Brian Winter – Americas Quarterly, 04/06/2016

When Argentina’s economy collapsed in late 2001, everybody was absolutely sure whose fault it was. Aloof, hermetic and increasingly prone to slurring his words in public, President Fernando de la Rúa had managed to trash the government’s fiscal accounts in just two years in power. Steakhouses and nightclubs were empty, unemployment was nearing 20 percent and cash was so scarce that much of the economy reverted to the barter system – trading haircuts for groceries, family heirlooms for rent. As Christmas approached, looting broke out at supermarkets and anti-government protests turned violent. Finally, on the evening of December 20, De la Rúa hand-wrote a resignation letter, muttered something to his secretary about collecting the soaps from his private bathroom, climbed the stairs to the palace roof and flew away in a helicopter.

Perfect, Argentines said. Now we can get out of this mess. But the next president was so overwhelmed by the challenge that he quit too, setting off a chain reaction that would ultimately see five different presidents in only two weeks.
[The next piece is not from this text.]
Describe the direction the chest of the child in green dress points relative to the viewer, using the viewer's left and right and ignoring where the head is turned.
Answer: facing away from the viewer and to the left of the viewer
Appalled, Argentine protesters adopted a new slogan – ¡Que se vayan todos! or “They all must go!” Banging pots and pans, millions took to the streets to demand that the entire political class – the president, Congress, everybody – step aside to allow for a top-to-bottom renewal.

Fast-forward 15 years, and Brazil is now having a similar moment. The economy is not as bad as Argentina’s was, and nobody has yet boarded any helicopters. But the Brazilian public appears to be arriving at the same conclusion – that nobody currently on the political stage is competent or clean enough to address the enormous crises facing the country.